John T. Scopes, circa 1925, unpublished photograph donated to the Smithsonian Institute

John T. Scopes, circa 1925, unpublished photograph donated to the Smithsonian Institute

The first weird thing about the Scopes references is that they’re being made by the members of the Chamber of Commerce. They’re trying to imply that they are the Scopes of this trial, and that the EPA is in the role of William Jennings Bryan. Well… no. To begin with, Scopes was the defendant, and not the prosecution. By going after the EPA, the Chamber of Commerce has clearly placed itself in the role of aggressor. Secondly, and more importantly, like Bryan, it is the Chamber of Commerce who are going against established science. In fact, the metaphor sort of makes perfect sense when you realize that it’s the US Chamber of Commerce that’s playing Bryan in this third adaptation of “Inherit the Wind”.

But back to the main point: this is not a debate that should be taking place in a courtroom. We should never forget, science lost the Scopes monkey trial. Because it was in a courtroom and not a laboratory; the rules of science were no longer running the show. Even though all of the science was on the side of Scopes, in the end, after a week of passionate speeches on either side, the jury decided to fine Mr. Scopes one hundred dollars for teaching evolution. Anti-evolution legislation stayed on the books for an additional forty years after the trial, not coming up again until 1965. Generations of kids grew up with biology textbooks that didn’t talk about the fundamental theory of all biology. When all was said and done, the Scopes trial proved that, even though it’s not always the case, the truth can lose in court.

Global warming is not something which should be decided by a jury. It’s not a democratic thing. We don’t get to pick and chose which science we like and which we don’t, that’s just not how it works. Science is a meritocracy.

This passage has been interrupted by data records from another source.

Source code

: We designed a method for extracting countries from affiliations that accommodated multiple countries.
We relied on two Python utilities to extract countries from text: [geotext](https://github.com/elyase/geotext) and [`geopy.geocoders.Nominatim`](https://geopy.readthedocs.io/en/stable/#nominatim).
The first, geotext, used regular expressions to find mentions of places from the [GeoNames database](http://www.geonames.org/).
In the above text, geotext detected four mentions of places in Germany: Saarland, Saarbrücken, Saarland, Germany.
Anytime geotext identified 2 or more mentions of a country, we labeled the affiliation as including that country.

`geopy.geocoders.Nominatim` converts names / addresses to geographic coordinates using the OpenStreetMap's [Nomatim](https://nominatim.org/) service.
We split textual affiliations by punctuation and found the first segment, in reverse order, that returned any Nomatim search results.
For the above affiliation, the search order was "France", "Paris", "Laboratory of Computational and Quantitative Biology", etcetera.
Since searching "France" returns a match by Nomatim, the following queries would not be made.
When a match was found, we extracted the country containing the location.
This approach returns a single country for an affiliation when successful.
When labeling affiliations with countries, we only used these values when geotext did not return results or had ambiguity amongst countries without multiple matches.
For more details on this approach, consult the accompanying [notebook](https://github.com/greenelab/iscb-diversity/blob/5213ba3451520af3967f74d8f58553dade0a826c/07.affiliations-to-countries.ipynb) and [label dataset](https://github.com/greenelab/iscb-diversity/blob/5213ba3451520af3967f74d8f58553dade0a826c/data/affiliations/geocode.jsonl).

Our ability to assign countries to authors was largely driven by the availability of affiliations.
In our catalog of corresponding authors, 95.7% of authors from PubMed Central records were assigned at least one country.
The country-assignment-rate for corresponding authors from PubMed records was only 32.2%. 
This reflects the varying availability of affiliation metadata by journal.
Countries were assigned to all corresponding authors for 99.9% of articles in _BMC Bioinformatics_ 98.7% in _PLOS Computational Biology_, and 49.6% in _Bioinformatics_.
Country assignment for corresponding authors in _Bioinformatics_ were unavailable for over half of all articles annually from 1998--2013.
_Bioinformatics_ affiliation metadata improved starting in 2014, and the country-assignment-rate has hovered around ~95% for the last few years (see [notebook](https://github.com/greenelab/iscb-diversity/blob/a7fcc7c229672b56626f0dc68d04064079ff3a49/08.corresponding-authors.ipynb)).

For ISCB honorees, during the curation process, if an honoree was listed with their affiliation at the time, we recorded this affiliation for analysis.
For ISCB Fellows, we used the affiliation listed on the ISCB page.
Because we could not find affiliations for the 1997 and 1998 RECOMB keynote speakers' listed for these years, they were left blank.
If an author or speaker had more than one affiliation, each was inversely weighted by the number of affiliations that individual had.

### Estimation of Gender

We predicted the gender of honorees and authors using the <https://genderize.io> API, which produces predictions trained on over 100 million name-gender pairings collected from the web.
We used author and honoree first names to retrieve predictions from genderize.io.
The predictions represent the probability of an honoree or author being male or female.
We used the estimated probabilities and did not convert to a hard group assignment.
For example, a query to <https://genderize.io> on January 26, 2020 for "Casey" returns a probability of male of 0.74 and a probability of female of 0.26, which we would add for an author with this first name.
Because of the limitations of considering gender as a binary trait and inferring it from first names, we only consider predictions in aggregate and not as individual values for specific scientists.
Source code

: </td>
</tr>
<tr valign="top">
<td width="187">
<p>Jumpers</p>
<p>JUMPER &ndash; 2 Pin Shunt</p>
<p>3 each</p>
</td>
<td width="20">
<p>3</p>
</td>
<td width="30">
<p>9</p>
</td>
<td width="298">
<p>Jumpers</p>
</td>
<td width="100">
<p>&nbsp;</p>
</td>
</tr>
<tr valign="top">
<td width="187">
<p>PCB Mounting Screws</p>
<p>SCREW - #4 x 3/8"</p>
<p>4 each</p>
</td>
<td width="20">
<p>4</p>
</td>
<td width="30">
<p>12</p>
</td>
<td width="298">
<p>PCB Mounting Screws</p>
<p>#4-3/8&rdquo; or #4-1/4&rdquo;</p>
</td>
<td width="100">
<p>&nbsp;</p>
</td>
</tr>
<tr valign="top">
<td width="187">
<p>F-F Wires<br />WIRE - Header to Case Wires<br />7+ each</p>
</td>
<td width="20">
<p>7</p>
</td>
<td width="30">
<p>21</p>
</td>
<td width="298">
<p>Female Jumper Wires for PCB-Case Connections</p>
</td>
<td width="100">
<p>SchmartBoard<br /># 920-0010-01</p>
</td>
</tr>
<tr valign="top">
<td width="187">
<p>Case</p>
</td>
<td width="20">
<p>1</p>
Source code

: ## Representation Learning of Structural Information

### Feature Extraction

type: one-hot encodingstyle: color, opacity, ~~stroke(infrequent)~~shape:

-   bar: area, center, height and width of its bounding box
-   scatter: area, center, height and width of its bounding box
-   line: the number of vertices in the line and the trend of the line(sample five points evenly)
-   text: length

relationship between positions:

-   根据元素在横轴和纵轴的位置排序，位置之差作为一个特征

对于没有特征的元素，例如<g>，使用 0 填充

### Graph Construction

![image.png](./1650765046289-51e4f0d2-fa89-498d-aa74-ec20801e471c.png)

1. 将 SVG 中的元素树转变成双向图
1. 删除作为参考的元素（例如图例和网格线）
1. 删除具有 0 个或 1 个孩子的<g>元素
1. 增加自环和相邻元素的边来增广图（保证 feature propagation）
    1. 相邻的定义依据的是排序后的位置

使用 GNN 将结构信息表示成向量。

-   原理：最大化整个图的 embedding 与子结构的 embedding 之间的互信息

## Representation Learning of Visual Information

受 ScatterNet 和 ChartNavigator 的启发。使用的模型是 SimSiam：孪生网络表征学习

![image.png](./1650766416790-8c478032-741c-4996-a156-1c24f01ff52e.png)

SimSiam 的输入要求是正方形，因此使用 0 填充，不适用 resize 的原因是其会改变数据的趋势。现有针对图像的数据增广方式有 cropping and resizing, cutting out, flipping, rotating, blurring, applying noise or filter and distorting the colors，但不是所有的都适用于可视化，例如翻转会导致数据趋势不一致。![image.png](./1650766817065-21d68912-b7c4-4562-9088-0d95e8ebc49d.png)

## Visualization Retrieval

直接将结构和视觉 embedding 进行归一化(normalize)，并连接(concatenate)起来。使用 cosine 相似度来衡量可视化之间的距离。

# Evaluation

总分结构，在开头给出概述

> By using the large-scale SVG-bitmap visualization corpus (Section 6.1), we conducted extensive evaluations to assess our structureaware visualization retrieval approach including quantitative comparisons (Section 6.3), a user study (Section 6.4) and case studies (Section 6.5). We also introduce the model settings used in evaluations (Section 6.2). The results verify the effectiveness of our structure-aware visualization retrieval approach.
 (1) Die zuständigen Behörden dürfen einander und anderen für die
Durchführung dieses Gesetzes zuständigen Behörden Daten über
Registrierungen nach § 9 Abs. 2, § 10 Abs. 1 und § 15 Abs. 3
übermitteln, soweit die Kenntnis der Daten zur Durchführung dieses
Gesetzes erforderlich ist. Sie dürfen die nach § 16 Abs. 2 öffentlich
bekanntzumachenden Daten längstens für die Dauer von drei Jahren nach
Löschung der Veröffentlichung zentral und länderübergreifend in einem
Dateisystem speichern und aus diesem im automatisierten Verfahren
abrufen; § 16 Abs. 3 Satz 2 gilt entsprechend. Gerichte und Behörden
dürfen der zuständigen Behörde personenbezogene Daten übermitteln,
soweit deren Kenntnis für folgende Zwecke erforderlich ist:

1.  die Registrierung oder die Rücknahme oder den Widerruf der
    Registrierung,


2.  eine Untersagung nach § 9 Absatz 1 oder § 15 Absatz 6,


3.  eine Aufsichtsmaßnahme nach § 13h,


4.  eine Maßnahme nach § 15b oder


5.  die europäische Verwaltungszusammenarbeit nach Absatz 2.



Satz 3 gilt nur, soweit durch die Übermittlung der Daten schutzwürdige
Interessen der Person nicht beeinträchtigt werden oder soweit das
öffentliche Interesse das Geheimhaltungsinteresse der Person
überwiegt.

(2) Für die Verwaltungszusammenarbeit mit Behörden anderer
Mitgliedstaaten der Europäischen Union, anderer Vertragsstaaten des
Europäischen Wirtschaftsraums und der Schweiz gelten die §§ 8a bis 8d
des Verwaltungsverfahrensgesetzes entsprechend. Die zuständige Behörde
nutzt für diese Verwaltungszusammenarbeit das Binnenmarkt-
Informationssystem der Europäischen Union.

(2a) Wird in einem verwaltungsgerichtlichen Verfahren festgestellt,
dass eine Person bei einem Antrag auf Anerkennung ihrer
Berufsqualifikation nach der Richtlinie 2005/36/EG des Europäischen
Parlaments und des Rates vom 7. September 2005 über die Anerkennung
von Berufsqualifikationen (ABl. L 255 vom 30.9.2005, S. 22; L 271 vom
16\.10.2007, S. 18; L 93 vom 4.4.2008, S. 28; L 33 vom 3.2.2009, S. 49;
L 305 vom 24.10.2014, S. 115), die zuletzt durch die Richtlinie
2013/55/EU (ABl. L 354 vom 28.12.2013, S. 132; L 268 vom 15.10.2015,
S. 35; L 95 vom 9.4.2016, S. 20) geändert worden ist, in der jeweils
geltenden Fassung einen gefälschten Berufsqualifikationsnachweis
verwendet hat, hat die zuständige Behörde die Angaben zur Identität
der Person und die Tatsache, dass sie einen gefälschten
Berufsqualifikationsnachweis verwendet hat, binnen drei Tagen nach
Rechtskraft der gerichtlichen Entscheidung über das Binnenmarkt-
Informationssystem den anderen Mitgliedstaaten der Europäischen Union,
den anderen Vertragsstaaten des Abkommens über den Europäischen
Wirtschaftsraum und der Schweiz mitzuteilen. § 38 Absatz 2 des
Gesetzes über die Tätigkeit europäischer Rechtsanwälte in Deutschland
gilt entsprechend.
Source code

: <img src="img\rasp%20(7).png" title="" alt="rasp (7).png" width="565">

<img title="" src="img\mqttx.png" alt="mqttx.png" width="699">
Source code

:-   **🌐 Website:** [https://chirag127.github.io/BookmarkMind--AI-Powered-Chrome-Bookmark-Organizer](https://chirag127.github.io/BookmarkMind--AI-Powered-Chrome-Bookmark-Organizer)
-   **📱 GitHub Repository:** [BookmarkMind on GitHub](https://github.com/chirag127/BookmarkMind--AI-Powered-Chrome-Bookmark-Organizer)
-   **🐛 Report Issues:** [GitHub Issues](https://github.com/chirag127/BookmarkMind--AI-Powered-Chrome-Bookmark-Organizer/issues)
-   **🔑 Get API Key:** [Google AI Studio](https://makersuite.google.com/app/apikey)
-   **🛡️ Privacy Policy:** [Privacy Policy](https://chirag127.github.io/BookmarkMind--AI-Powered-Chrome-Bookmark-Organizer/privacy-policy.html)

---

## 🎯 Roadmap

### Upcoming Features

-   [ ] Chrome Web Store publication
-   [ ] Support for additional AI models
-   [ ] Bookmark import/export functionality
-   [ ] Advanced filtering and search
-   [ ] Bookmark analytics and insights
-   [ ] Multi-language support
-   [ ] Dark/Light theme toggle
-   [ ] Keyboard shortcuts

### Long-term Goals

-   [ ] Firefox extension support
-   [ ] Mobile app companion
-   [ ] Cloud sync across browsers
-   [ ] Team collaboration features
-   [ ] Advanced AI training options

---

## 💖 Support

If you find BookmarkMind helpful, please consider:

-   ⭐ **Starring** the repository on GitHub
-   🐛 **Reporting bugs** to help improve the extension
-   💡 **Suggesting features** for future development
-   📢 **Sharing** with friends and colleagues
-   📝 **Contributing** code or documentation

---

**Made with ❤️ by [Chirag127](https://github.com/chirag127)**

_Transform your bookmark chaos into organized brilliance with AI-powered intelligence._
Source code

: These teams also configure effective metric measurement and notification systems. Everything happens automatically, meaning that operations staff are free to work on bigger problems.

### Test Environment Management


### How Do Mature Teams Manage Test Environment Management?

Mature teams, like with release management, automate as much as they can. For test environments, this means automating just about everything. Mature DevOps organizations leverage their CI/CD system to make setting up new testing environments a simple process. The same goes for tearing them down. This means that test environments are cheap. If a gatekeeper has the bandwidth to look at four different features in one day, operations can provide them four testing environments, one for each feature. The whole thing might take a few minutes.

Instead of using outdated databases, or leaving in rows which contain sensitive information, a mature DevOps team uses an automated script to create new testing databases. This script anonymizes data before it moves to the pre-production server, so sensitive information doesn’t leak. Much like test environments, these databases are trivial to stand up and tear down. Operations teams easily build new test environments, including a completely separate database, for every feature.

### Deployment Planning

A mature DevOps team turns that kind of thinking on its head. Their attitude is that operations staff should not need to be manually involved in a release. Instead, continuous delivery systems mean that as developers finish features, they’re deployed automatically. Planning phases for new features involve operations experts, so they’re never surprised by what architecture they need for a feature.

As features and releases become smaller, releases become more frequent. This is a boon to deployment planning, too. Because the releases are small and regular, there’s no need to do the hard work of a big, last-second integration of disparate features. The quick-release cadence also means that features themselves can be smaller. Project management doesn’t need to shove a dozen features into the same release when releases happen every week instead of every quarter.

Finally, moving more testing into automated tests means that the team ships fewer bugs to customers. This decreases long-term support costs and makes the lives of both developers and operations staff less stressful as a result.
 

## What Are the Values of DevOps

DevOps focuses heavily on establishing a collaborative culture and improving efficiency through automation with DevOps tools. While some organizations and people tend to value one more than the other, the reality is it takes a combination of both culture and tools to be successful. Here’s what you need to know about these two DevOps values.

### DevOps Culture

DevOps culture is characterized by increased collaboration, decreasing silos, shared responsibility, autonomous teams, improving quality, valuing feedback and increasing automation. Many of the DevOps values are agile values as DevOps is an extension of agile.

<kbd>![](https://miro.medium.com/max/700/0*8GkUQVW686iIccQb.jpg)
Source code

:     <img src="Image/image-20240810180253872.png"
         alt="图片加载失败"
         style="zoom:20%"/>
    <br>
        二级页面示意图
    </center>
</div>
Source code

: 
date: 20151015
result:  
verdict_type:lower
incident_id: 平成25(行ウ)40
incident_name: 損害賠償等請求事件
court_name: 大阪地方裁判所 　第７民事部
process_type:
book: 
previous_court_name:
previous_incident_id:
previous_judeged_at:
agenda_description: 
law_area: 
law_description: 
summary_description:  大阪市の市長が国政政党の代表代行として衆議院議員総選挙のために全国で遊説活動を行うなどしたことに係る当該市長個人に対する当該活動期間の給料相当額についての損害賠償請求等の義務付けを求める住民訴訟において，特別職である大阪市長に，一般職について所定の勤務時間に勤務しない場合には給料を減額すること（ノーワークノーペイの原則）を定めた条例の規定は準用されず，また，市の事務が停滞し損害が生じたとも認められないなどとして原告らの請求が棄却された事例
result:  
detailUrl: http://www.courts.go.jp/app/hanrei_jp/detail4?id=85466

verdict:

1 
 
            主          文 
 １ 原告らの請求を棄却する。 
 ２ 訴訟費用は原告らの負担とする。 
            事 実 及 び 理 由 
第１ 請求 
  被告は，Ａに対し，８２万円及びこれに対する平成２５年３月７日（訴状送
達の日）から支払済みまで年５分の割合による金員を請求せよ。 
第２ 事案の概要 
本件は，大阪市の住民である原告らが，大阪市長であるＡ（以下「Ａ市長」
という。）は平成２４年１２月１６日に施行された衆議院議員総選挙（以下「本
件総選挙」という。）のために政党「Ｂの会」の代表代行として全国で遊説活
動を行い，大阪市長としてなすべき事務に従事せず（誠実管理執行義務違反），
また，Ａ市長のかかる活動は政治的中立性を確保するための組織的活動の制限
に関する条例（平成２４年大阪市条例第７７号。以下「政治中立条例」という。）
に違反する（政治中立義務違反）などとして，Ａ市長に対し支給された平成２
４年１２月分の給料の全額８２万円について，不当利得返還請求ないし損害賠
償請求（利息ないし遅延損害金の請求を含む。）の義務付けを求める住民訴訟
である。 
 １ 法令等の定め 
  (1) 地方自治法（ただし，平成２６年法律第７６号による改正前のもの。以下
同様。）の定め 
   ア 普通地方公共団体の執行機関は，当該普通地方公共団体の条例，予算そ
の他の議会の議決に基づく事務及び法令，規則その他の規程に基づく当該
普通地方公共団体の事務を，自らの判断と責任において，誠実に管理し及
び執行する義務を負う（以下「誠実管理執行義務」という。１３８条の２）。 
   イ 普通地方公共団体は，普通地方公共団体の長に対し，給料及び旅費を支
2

The ideas which are correct survive, those ideas that are false die. There are few institutions less democratic.

I suspect that those members of the US Chamber of Commerce that want this trial know everything I’ve just said. In fact, I’m sure they’re counting on it. They no longer believe they can win in a laboratory, and so they’re going to the public instead. It’s exactly like when pseudo-scientists have a press conference instead of trying to print in real scientific journals.

This is not an issue that is up for debate. In fact, science, in general, is not up for debate. There are, at times, legitimate controversies in the world of science, but the place to resolve those debates is not the courtroom, and in this particular case, the controversy has already been resolved. All that said, are there any lawyers out there that can help me sue scientists on this whole “gravity” thing? I think I’ve got a case!